What the task requires -
Within the entries below, find the lines that hold "zero" and report only how many there are.

[Machine-readable electronics designs]
---*---

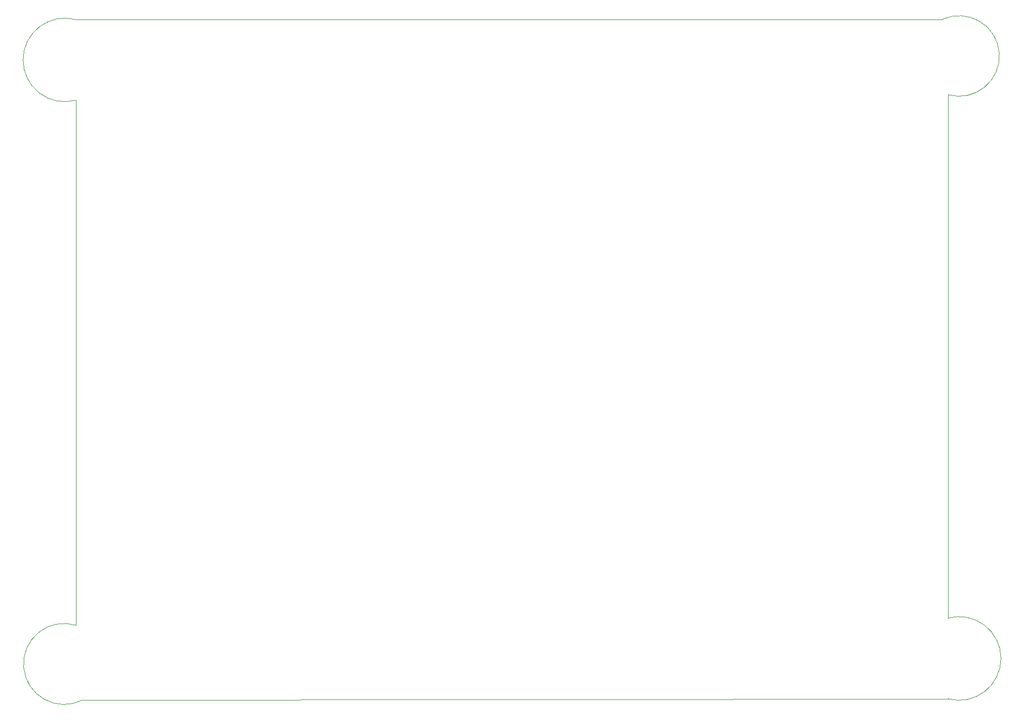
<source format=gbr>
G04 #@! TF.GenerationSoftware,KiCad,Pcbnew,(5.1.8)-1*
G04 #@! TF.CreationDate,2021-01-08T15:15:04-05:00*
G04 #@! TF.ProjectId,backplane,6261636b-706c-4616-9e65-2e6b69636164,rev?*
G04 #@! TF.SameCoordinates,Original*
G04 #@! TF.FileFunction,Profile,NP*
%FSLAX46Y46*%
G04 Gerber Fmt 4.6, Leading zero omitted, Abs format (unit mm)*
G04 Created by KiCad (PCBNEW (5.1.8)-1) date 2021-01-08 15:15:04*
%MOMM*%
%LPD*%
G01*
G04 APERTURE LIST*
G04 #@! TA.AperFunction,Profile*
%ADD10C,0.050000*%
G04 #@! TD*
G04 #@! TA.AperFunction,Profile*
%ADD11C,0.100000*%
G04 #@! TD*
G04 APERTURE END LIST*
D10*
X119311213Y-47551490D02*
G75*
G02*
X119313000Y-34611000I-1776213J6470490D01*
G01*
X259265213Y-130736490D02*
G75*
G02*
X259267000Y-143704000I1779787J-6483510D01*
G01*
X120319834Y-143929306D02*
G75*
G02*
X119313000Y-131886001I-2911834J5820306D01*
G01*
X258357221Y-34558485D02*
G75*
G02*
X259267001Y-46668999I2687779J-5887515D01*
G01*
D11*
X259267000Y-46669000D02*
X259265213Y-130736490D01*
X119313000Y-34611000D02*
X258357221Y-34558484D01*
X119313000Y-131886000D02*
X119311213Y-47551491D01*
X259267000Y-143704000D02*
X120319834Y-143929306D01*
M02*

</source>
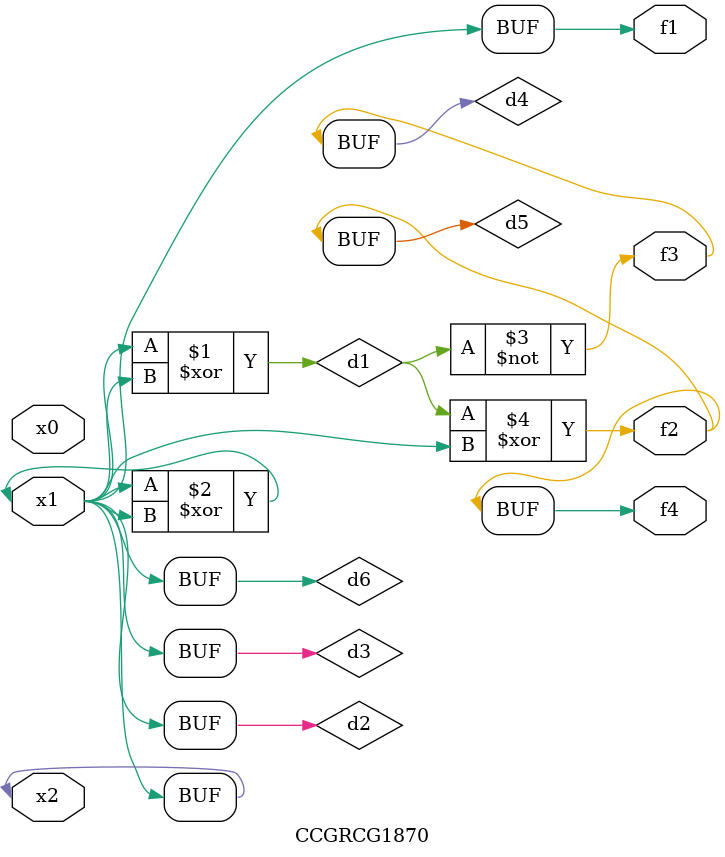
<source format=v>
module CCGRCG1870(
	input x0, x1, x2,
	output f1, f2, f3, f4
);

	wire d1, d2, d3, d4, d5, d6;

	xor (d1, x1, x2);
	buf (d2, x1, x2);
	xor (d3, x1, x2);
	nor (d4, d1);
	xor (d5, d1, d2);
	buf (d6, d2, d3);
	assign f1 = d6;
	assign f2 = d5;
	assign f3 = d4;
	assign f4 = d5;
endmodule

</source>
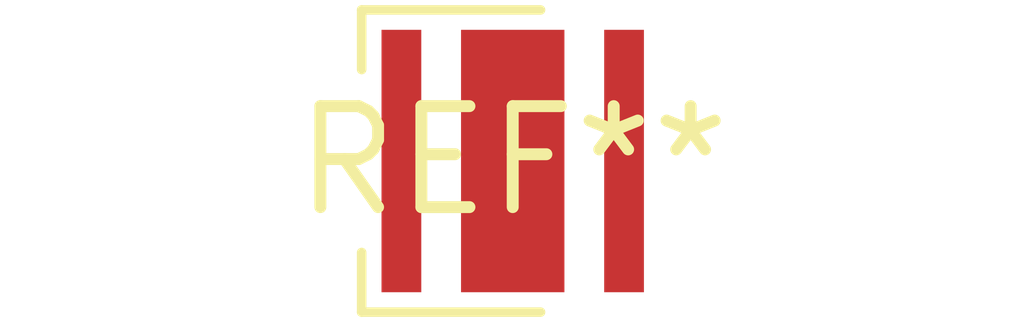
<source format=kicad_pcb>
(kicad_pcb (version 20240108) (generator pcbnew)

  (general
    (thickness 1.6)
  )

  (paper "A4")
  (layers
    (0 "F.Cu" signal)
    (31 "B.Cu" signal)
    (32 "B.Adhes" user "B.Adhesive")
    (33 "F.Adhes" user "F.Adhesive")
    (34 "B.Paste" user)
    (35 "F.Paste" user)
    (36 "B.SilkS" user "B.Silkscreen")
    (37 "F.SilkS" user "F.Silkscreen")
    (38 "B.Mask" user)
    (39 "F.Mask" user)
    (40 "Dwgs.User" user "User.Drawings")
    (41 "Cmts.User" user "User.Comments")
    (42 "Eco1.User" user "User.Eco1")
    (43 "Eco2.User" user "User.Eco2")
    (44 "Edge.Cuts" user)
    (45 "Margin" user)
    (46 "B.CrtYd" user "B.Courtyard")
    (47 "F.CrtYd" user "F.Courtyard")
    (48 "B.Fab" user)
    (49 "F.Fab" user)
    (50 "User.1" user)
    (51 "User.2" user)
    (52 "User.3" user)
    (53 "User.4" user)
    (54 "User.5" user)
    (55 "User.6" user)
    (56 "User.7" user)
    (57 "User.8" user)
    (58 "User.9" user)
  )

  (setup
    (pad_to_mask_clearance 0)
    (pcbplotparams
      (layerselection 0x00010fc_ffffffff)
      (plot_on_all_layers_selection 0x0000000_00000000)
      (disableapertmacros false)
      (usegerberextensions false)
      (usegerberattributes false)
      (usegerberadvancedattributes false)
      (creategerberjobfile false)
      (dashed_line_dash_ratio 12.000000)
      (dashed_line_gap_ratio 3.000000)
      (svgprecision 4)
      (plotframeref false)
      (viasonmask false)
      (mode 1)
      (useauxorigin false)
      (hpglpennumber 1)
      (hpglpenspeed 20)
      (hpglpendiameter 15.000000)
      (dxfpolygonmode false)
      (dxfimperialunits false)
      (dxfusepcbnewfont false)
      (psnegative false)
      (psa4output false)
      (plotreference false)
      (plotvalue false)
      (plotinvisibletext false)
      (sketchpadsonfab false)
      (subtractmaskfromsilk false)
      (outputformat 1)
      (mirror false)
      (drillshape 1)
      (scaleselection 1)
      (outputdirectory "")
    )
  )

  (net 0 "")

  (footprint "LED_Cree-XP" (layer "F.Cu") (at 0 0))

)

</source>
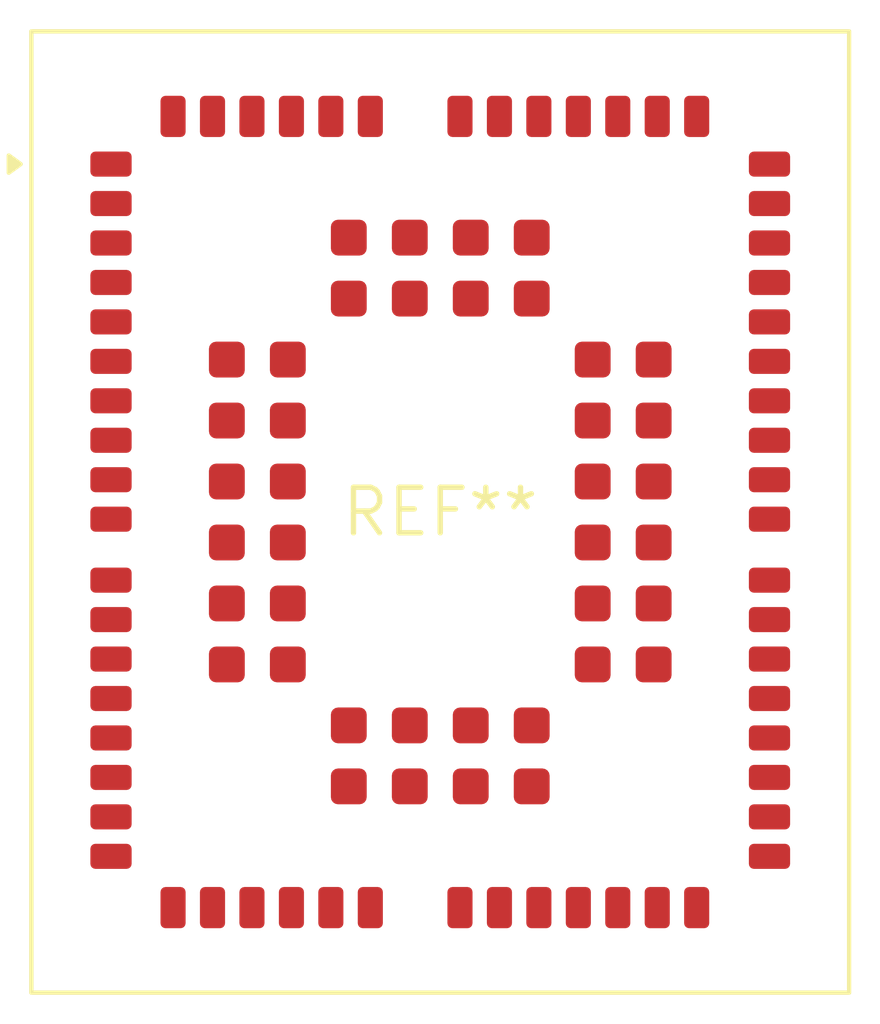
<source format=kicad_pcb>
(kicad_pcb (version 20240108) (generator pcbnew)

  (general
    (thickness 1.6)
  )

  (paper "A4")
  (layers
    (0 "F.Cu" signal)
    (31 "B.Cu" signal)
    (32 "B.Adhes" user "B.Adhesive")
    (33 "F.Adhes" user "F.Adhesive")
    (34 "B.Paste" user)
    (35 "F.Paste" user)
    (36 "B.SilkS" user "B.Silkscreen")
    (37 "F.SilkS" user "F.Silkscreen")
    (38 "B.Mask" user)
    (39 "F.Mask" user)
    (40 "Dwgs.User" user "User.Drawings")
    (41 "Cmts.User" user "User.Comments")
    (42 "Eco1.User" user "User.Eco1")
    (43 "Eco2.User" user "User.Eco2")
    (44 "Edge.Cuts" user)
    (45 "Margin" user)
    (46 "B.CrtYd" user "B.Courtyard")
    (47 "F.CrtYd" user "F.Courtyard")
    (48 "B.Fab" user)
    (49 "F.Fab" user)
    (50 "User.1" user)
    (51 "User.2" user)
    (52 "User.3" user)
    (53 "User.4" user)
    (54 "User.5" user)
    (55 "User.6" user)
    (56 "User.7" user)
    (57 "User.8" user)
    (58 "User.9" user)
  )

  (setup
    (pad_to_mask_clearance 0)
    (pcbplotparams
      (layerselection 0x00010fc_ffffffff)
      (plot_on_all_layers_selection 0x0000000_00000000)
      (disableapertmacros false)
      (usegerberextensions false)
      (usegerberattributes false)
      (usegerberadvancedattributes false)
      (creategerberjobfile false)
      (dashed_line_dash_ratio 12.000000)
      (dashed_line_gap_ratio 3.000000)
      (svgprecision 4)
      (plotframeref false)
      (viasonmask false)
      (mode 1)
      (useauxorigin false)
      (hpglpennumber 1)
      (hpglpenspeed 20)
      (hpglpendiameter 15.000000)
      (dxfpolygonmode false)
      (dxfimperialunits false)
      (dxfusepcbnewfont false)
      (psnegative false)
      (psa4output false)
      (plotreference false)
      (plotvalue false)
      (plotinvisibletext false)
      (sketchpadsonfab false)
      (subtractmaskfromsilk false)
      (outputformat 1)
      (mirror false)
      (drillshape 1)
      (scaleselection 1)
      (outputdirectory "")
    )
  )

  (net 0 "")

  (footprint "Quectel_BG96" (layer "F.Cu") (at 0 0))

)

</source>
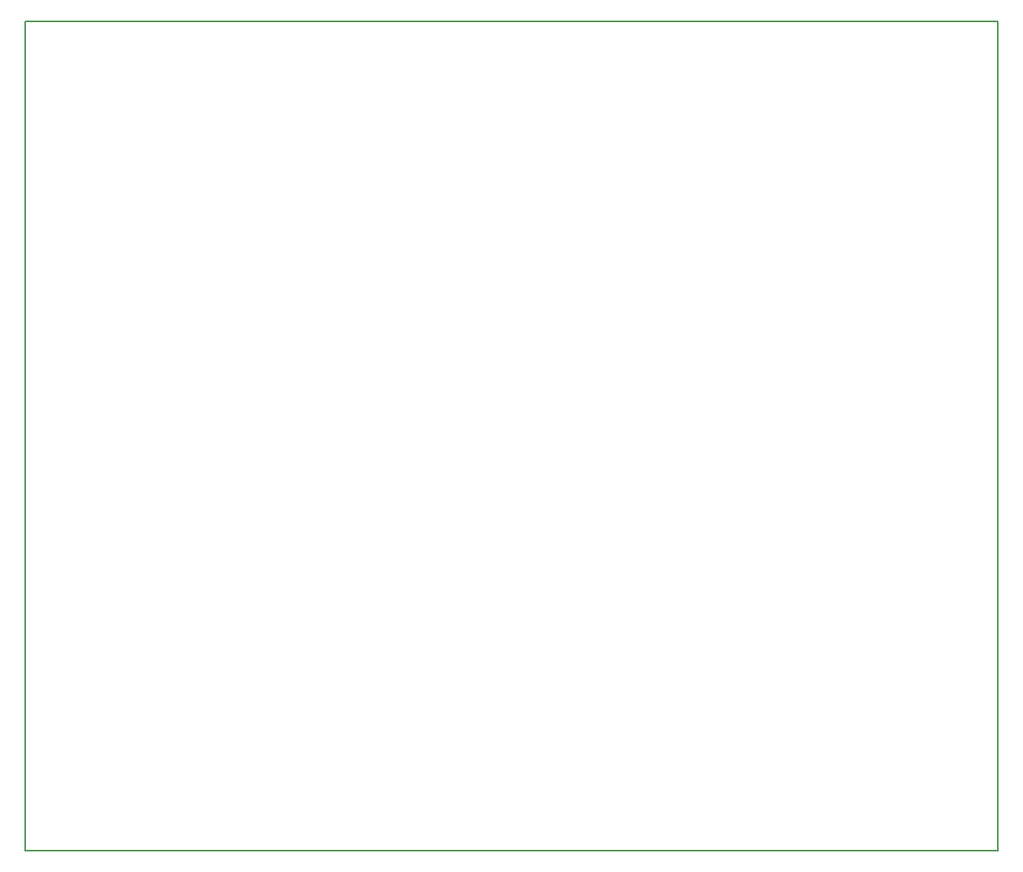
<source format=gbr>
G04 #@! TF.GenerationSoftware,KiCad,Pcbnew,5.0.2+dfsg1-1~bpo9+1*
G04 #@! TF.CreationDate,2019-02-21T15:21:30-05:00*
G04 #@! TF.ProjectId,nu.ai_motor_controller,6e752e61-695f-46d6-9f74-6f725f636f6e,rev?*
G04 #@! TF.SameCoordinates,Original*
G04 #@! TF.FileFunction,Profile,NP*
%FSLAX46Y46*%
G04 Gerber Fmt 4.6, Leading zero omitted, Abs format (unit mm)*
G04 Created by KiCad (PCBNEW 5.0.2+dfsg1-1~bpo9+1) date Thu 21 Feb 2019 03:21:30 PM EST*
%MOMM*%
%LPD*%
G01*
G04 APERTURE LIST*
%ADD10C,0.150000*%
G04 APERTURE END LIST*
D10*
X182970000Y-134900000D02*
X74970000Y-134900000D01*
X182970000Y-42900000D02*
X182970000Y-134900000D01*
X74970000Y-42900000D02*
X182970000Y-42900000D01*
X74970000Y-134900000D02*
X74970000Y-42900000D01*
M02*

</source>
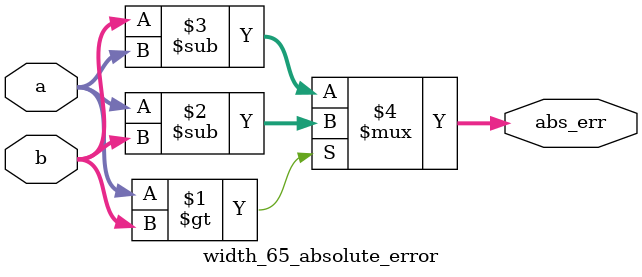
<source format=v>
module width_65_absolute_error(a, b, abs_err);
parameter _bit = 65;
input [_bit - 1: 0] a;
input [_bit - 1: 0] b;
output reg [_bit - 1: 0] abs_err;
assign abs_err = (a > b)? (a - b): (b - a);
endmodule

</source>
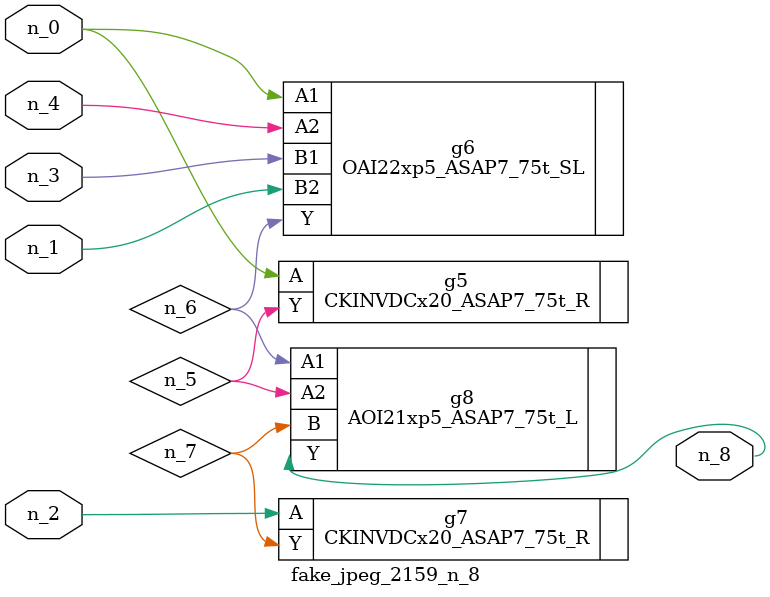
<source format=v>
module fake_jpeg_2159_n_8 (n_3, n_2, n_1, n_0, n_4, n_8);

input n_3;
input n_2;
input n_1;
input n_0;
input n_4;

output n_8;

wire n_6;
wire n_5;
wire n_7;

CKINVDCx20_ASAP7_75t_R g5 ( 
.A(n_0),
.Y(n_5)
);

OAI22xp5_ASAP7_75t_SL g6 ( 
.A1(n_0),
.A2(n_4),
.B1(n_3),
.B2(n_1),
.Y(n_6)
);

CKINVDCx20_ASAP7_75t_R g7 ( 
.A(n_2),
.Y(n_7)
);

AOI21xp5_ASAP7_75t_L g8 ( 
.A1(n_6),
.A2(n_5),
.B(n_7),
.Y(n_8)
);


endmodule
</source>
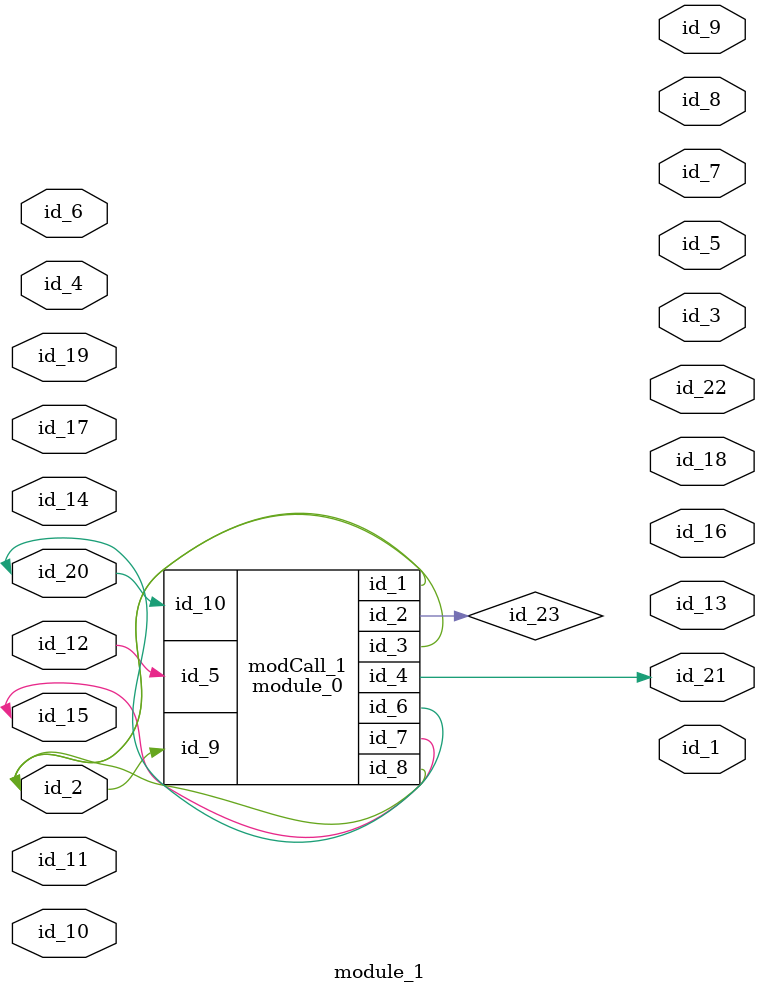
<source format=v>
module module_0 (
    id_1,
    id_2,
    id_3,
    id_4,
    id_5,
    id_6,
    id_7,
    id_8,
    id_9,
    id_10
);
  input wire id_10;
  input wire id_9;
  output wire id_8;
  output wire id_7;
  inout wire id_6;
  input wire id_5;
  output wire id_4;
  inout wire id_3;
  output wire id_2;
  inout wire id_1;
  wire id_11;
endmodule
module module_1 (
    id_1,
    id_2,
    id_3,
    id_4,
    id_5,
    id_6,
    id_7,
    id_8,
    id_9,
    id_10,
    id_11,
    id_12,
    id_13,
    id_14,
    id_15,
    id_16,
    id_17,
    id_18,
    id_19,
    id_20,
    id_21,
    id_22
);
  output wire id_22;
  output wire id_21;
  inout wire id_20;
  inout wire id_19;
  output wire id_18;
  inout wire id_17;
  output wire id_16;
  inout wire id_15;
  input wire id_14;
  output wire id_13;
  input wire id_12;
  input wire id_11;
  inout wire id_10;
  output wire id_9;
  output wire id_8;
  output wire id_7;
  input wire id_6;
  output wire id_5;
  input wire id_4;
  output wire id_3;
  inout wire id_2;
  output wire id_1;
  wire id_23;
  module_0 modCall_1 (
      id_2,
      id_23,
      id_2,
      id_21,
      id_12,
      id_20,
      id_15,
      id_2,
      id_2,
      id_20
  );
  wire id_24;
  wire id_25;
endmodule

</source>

---*---

Answer for this exercise -
2